Salmon and a lousy louse

Fish farms harbour parasites, threaten wild fish varieties

By Tiasa Adhya
Published: Saturday 15 October 2011

imageSALMON will grant knowledge to whoever eats it. So goes the Irish mythology about the fish intertwined with culture and livelihoods of almost all North Atlantic and Pacific countries since ancient times.

Demand for the fish, high in good fat Omega-3 and other rare nutrients, has only increased over decades. So has its overfishing and commercial harvesting. While overfishing is pushing the wild robust salmon varieties beyond the point at which they can recover, a recent study warns that salmon farms, often located in estuaries, also contribute to the threat in the form of tiny sea lice.

The louse (Lepeophtheirus salmonis) holds on to the fish skin and feeds on its mucous, affecting its growth, swimming ability, immune system and adaptation to saltwater during migration from freshwater where it is spawned.

Though studies in the past few years have exempted salmon farms from spreading infection to the wild varieties, researchers from the US, New Zealand and Canada have gathered unequivocal evidence to implicate aquaculture of the fish. They analysed decades of population data of two wild varieties, pink and coho salmons, across the Broughton archipelago in western Canada. They observed a decline in the stock of wild salmons in areas where the juveniles had to take a route past salmon farms for migrating from the river to the sea. Studies have shown that salmon farms, where fish are kept crowded in a confined space, harbour sea lice. As the salmon farms come in the way of juveniles migrating from freshwater to the sea, the young fish are exposed to a cloud of sea lice and get infected, note the scientists in a paper published online in PNAS on August 22. Since juveniles are more vulnerable to the parasite than adults, the stock collapses.
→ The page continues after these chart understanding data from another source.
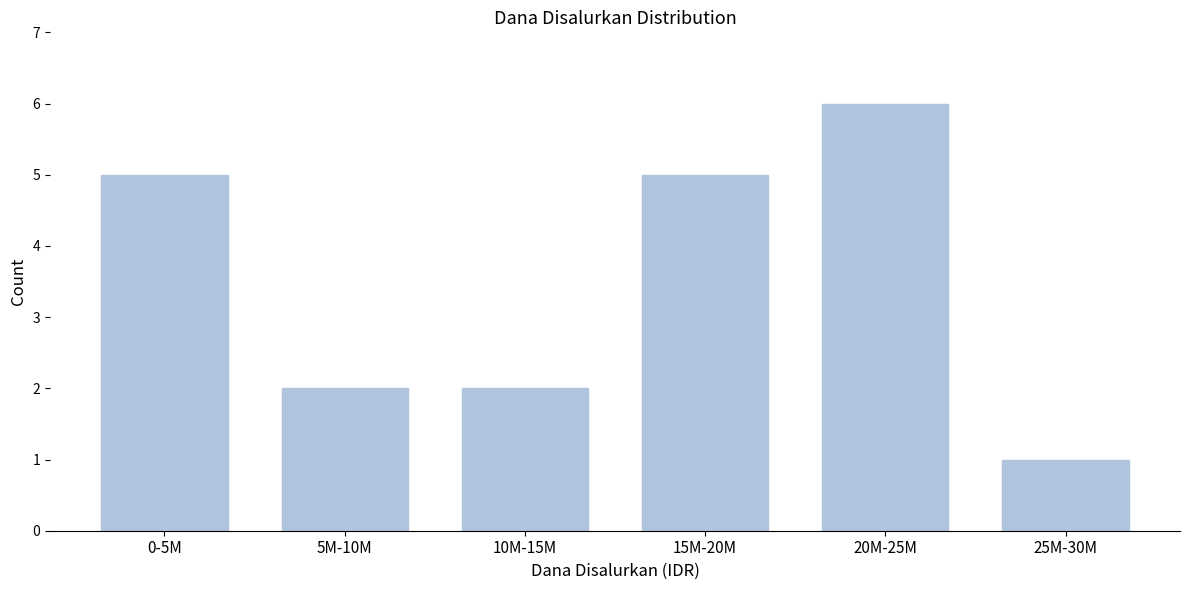

Reading right to left, transcribe all the data shown in this chart.

25M-30M=1	20M-25M=6	15M-20M=5	10M-15M=2	5M-10M=2	0-5M=5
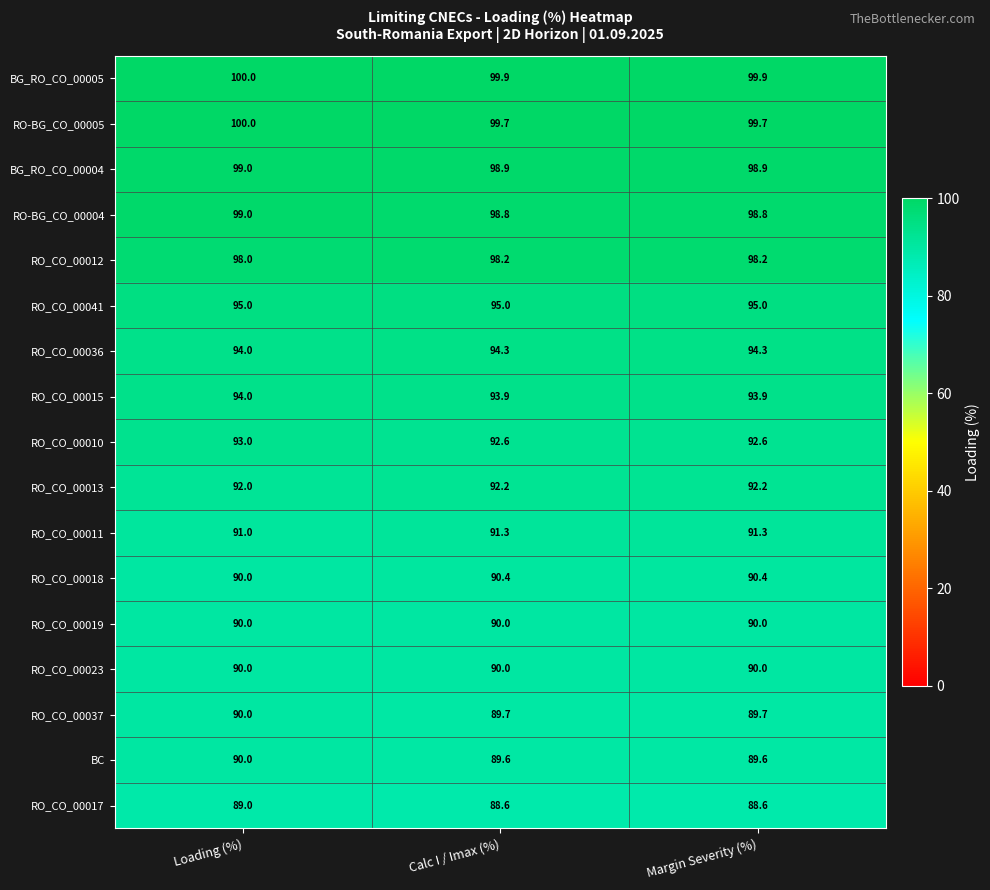

What is the greatest value displayed?

100.0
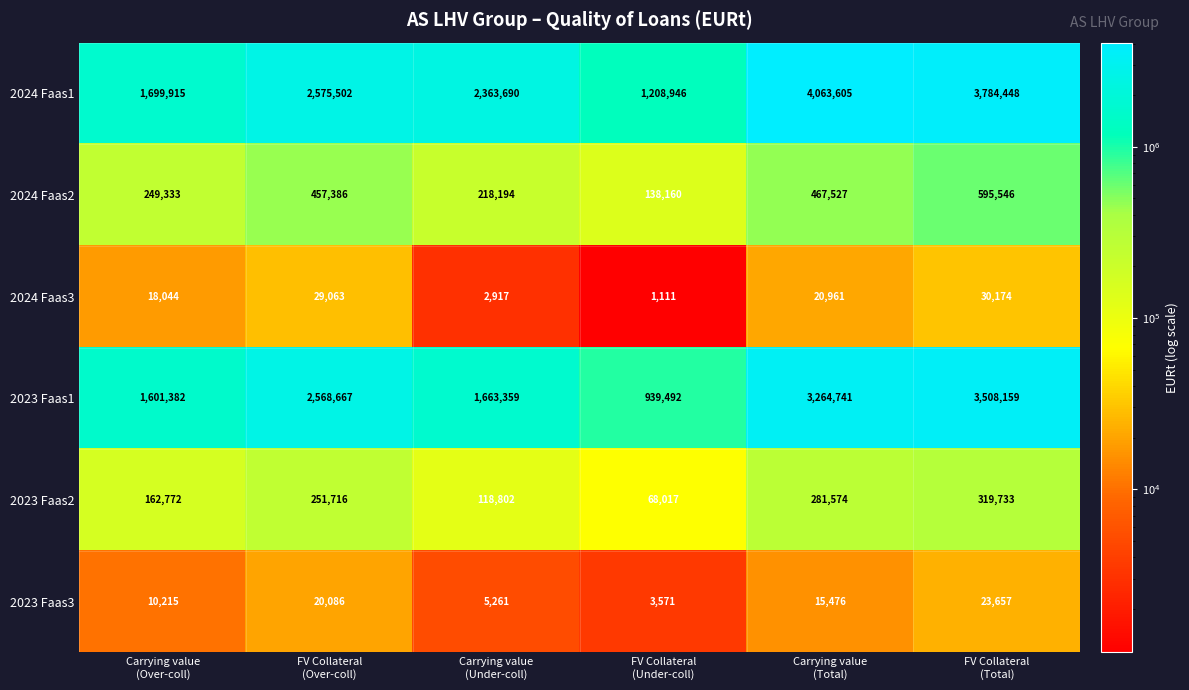

What is the maximum value shown in the chart?

4063605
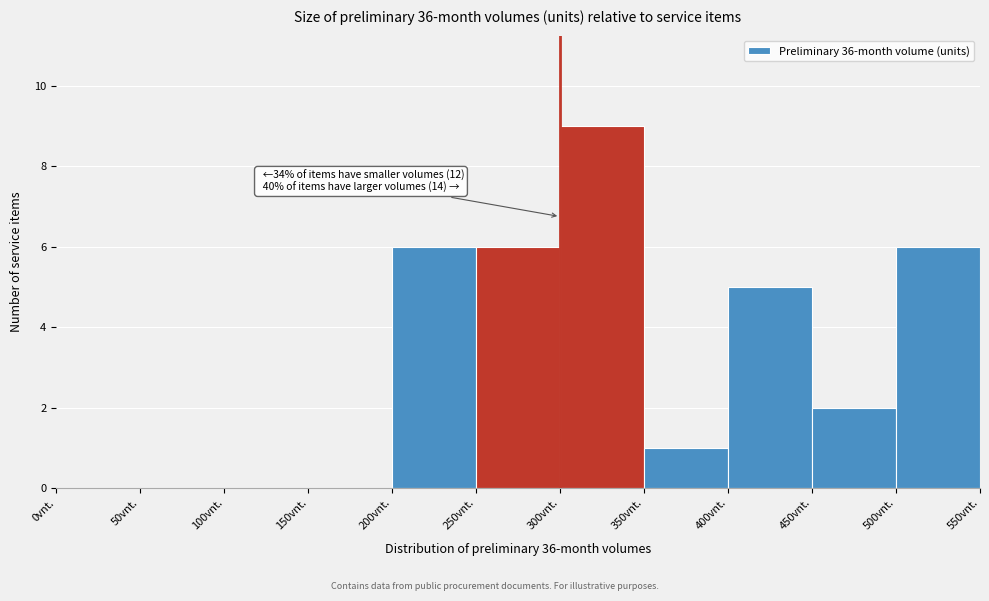

Over which range of the x-axis is the bar tallest?

300 to 350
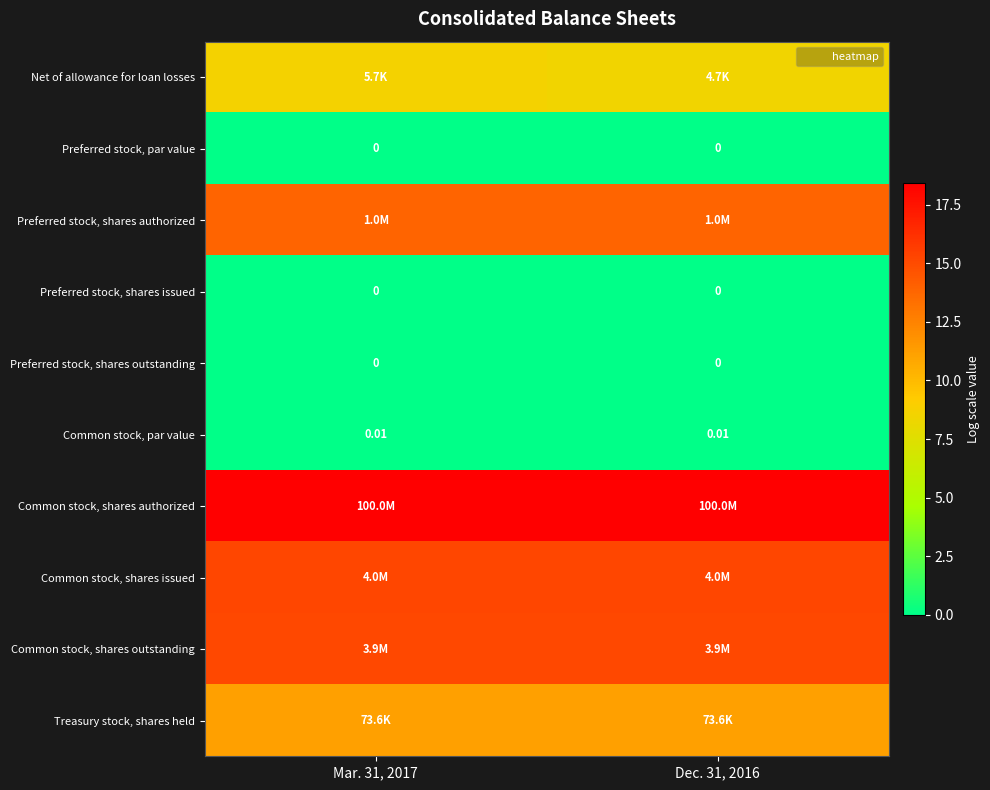

What is the greatest value displayed?

18.4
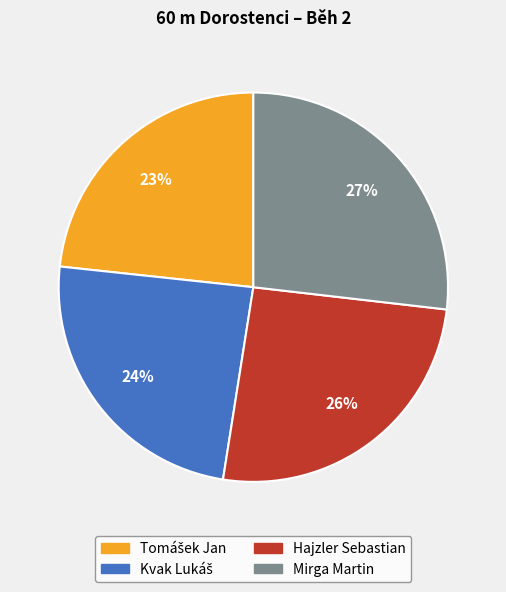

True or false: Mirga Martin accounts for 27% of the total.

True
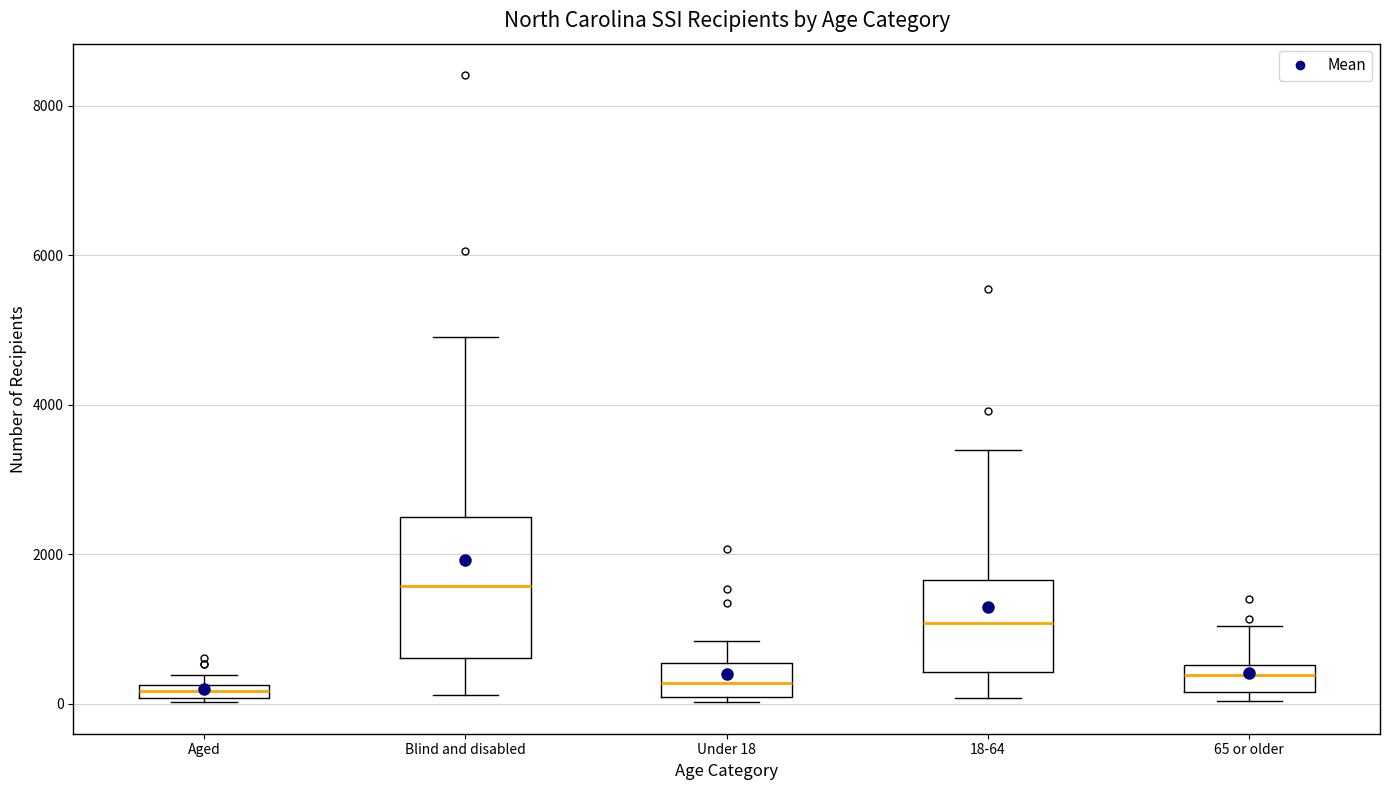

Which box has the highest median line?

Blind and disabled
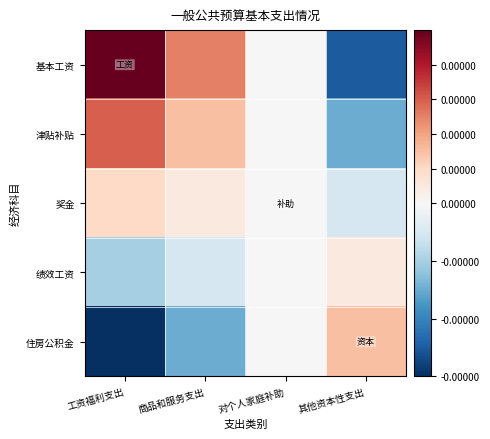

Reading left to right, transcribe all the data shown in this chart.

基本工资: 工资福利支出=0.0	商品和服务支出=0.0	对个人家庭补助=-0.0	其他资本性支出=-0.0
津贴补贴: 工资福利支出=0.0	商品和服务支出=0.0	对个人家庭补助=-0.0	其他资本性支出=-0.0
奖金: 工资福利支出=0.0	商品和服务支出=0.0	对个人家庭补助=-0.0	其他资本性支出=-0.0
绩效工资: 工资福利支出=-0.0	商品和服务支出=-0.0	对个人家庭补助=0.0	其他资本性支出=0.0
住房公积金: 工资福利支出=-0.0	商品和服务支出=-0.0	对个人家庭补助=0.0	其他资本性支出=0.0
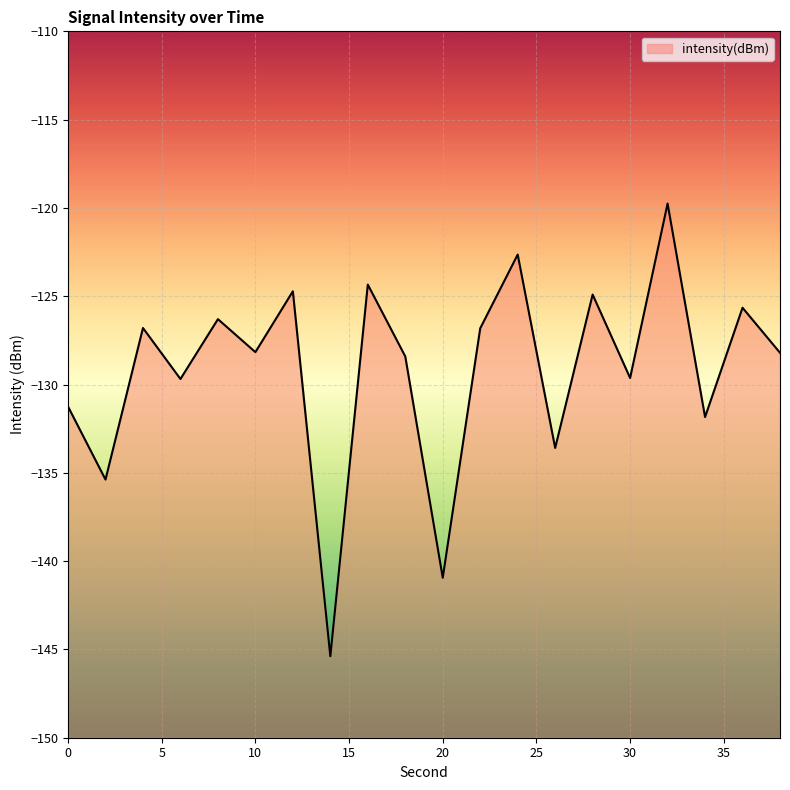

Where does the data first go above -128?

4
The scientists have offered two solutions to this problem. “One is to use effective chemicals to combat the lice, feed premix slice for example. As the chemical is fed to farmed salmon, it gets absorbed through the gut and circulated throughout the tissues, killing the sea lice feeding on its skin, fins and gills,” says Martin Krkosek, lead author of the study. However, in Europe and on the east coast of Canada and Chile sea lice have developed resistance to the chemicals. So the effective way is to move these farms away from rivers to closed containment or pens, completely sealed off from the surrounding environment, says co-author Alexandra Morton from Salmon Coast Field Station, Canada.